Antes do batismo e da Santa Ceia, os competentes recebiam instruções do Credo Apostólico e do Pai-Nosso para serem decorados em silêncio, recebendo o nome de disciplina arcani (disciplina do sigilo).

Entre a meditação “e o batismo, normalmente acontecia na ultima fase da catequese. Nesta, era incluída alguma instrução sobre os elementos do ritual do batismo que acontecia em poucos dias.”[21] Havia divergência entre os expoentes da catequese e os pais da igreja sobre o ensino em relação ao batismo antes ou depois do ritual. Crisóstomos e Agostinho preferiam a catequese sobre o batismo antecedendo ao rito, enquanto Cirilo de Jerusalém já optava pela catequese pós-batismo em perspectiva experimental do rito do sacramento (mistagogia).[22]

Porém, havia um consenso entre eles:

O batismo era o sacramento da iniciação da igreja. Os batizados, que na época, naturalmente, tinham sido adultos pagãos, confessavam a decisão de aceitar as implicações deste batismo. Eram, então, batizados em nome de Cristo. Mais tarde foram acrescentados os nomes de Deus Pai e do Espírito Santo. Como não havia ainda explicações paralelas, estava-se no domínio da fé e da liturgia e não da teologia.[23]

Naturalmente, o autor citado acerta quanto ao consenso sobre o batismo como sacramento de iniciação e o desenvolvimento da percepção trinitária para o ritual, porém equivocadamente exclui a teologia do chamado domínio litúrgico, contrariando o fenômeno exposto neste trabalho de catequese como exposição teológica paralela ao rito.

☆ ☆ ☆ ☆ ☆

OBJETIVO DO EXERCÍCIO
Segundo o trecho sobre a catequese e o batismo, qual pai da igreja optava pela catequese posterior ao batismo?

☆ ☆ ☆ ☆ ☆

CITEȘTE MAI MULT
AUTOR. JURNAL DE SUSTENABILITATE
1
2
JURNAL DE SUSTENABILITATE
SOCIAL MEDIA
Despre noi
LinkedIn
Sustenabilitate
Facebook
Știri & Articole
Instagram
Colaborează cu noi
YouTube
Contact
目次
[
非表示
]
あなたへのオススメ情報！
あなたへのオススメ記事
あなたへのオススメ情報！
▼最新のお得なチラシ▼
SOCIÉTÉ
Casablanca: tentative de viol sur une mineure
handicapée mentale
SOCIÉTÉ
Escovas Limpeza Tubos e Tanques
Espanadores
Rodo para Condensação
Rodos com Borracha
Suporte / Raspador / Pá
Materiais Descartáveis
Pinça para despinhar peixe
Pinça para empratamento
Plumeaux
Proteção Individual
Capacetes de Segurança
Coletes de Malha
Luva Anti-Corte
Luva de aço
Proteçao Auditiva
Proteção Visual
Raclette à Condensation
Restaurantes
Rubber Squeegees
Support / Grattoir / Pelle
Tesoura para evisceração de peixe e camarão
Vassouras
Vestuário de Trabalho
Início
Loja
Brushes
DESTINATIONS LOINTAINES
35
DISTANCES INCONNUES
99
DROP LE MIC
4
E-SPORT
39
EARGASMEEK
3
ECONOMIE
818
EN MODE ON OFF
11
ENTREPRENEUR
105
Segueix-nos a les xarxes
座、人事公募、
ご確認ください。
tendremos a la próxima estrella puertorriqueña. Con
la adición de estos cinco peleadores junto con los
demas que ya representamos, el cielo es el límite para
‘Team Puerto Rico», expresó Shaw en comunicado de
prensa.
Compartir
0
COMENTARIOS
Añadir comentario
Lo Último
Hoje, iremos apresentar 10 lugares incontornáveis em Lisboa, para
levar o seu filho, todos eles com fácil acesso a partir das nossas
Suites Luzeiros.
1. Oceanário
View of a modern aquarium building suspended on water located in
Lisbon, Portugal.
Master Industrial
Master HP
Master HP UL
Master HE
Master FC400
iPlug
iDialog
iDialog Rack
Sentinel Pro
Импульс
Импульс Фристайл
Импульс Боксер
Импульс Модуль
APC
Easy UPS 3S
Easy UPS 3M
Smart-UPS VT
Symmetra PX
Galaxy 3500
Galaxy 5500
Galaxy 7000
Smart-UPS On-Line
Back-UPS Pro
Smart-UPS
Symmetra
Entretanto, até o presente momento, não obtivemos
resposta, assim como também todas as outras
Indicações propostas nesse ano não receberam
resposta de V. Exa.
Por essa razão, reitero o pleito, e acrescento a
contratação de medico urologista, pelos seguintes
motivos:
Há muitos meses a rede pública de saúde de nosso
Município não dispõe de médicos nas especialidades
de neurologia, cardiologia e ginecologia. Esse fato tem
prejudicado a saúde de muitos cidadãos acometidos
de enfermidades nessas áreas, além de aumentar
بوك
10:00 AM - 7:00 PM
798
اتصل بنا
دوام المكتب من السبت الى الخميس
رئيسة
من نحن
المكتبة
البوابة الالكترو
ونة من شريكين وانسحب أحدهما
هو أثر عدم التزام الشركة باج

☆ ☆ ☆ ☆ ☆

ESPAÇO PARA RESPOSTA
Cirilo de Jerusalém.